Extrañas criaturas
Después del norteamericano y -obviamente- del argentino, el cine francés debe ser el que más llega a las salas del país. Y eso se debe en buena parte a que todavía mantiene vivo cierto poder iconográfico, con una serie de nombres que se instalan fuertemente tanto en la categoría de autor como en la de creadores de masividad, como en la de mitos vivientes o artesanos más o menos competitivos. En definitiva, un cine industrial variado y complejo, que da una idea de cierto orden y ambición para instalar una presencia audiovisual en el mundo. En este contexto, una película como En un patio de París es una verdadera rareza. Bienvenida, más allá de que su resultado final sea un poco decepcionante en función de cómo se iban articulando los varios elementos que la integran.
En un patio de París es, también, un resumen de lo apuntado. Su director, Pierre Salvadori, es uno de esos artesanos más o menos efectivos, que viene a representar al cine francés menos exigente y más universalizado, ese de las comedias simpáticas y amables, y poco arriesgadas. Pero la película, además, se define a partir de sus dos protagonistas, Catherine Deneuve y Gustave Kervern; la primera la diva histórica, el segundo el referente de un cine incómodo y freak. En ese choque generacional pero también de registros y tonos, el film encuentra una cima de originalidad.

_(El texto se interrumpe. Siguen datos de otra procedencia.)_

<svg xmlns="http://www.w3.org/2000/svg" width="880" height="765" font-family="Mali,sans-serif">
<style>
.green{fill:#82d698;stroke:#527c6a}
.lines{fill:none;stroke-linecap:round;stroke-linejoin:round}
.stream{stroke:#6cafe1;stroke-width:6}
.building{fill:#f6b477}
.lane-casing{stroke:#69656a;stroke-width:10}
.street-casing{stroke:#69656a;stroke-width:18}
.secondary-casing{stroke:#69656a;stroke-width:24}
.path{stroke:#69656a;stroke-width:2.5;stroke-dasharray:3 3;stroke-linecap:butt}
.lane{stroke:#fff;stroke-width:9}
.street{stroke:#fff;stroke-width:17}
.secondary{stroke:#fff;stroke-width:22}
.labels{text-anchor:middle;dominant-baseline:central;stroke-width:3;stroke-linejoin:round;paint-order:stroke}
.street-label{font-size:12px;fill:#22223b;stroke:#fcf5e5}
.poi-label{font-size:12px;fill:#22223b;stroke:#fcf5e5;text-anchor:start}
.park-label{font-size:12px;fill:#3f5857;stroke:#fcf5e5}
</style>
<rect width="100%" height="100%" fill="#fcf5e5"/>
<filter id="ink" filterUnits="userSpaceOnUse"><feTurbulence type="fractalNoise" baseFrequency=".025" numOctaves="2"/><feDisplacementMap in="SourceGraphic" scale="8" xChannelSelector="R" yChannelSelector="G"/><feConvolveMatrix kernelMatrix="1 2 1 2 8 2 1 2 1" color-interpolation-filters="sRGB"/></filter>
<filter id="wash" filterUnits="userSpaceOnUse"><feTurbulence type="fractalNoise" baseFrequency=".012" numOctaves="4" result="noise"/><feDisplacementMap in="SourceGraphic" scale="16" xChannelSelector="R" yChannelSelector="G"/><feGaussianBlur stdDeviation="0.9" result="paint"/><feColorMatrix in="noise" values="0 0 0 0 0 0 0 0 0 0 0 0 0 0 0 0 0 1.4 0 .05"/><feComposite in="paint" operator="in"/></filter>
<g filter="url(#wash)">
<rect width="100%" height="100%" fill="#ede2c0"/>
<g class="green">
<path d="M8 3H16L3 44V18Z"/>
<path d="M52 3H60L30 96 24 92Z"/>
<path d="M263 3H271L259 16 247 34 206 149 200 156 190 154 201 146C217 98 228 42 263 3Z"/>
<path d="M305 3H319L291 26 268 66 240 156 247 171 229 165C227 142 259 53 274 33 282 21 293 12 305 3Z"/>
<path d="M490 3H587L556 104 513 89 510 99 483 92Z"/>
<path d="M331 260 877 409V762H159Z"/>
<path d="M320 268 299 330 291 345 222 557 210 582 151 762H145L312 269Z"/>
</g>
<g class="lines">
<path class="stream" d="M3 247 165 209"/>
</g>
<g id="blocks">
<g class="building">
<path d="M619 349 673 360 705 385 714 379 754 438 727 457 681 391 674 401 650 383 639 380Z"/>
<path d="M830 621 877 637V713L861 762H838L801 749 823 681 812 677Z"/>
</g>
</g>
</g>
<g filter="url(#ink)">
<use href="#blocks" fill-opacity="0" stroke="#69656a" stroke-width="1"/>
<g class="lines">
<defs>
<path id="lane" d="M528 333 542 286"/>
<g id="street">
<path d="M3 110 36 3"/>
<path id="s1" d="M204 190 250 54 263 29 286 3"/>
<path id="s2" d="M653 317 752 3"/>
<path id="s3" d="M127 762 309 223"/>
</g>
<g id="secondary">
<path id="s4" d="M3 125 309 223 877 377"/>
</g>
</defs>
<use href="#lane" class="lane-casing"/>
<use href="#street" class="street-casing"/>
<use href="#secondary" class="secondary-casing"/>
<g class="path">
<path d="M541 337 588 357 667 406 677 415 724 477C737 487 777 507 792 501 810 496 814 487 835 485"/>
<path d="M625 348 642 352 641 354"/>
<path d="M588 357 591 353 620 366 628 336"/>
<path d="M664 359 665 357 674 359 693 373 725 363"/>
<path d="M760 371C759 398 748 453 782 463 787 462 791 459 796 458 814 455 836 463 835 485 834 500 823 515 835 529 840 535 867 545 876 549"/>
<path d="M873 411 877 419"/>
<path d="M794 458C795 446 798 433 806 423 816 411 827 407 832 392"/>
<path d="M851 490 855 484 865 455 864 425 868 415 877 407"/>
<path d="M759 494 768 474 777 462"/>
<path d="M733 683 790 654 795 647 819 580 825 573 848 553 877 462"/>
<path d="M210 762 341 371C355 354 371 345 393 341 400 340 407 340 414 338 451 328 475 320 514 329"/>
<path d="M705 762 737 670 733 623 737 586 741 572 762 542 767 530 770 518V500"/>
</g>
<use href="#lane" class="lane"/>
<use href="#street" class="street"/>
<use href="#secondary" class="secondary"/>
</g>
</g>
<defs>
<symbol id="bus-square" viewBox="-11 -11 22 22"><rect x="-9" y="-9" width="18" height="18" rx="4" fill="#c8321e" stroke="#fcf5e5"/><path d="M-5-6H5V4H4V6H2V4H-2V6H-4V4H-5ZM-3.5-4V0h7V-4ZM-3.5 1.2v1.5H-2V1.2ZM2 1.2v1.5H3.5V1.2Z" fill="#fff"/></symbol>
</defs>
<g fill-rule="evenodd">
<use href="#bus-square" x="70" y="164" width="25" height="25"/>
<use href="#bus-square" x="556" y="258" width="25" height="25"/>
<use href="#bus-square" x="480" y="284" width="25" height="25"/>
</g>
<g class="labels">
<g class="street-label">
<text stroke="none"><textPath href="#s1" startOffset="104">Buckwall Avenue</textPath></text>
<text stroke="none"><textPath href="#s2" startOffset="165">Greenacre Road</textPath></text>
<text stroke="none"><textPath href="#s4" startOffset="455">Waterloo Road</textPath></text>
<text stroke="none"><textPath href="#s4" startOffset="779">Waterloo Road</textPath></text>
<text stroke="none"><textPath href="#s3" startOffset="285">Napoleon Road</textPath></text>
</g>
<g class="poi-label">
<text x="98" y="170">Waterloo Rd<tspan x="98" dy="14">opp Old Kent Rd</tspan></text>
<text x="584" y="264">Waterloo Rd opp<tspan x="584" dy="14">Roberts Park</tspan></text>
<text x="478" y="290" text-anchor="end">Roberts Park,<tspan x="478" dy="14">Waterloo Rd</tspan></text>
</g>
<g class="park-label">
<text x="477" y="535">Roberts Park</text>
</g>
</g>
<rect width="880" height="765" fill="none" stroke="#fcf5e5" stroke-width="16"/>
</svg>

Decíamos de Deneuve, la diva por excelencia del cine galo. Una mujer que en su tercera edad tal vez haga menos películas brillantes que las que hacía antes, pero que sabe llevar su vejez con dignidad tanto personal como profesional. Y decíamos de Kervern, un director que en dupla con Benoît Delépine ha construido las comedias más deformes y revulsivas del cine francés contemporáneo (Aaltra, Mammuth). Ese cruce, entre la actriz consagrada y el referente cool, hace avanzar el film por un camino sinuoso, donde el acercamiento a un consorcio de vecinos bastante particular, resulta un muestrario melancólico y lunático, que tiene la distinción que le aporta Deneuve y mucho del grotesco oscurísimo que le da Kervern. Con todo esto, Salvadori sólo tiene que sumar las partes, pero se confunde al querer ir más allá y tratar de dejar alguna lección de vida un poco simplona.
Es verdad que algunas metáforas del film son la obviedad caminando -esa grieta que vuelve loca al personaje de Deneuve-, pero también es cierto que En un patio de París es una de esas películas que se valen de ciertos clichés para poner todo su esfuerzo en el desarrollo y la construcción de vínculos. Y ahí es donde triunfa, en cómo dispone a los personajes y cómo los va llevando progresivamente por el lado de una comedia contenida, pero no por eso menos efectiva; alocada en la psicología de sus criaturas pero sostenida bajo un manto de normalidad, que es en definitiva lo que busca su protagonista, Antoine: un músico depresivo que abandona todo y encuentra en un trabajo como portero de edificio ese espacio off de la sociedad que lo contiene y lo aísla de aquello que le hace daño. La película es un relato fragmentario que funciona a partir del entramado de personajes peculiares y las situaciones que se dan entre ellos, y que encuentra su mejor expresión cuando hace eso sin buscar un sentido, dejando ser a cada uno de esos propietarios e inquilinos, incluso sin juzgarlos en algunas decisiones que toman. Pero se traiciona a sí misma cuando pretende cerrar la historia con algún tipo de enseñanza, echando mano -incluso- a lo sacrificial. Ahí es donde lo libertario del asunto se siente más una pose que algo sentido, y donde el film de Salvadori pierde parte de la magia que la había sostenido hasta ese momento. Eso sí, Kervern está notable y su personaje es el que sostiene el conjunto.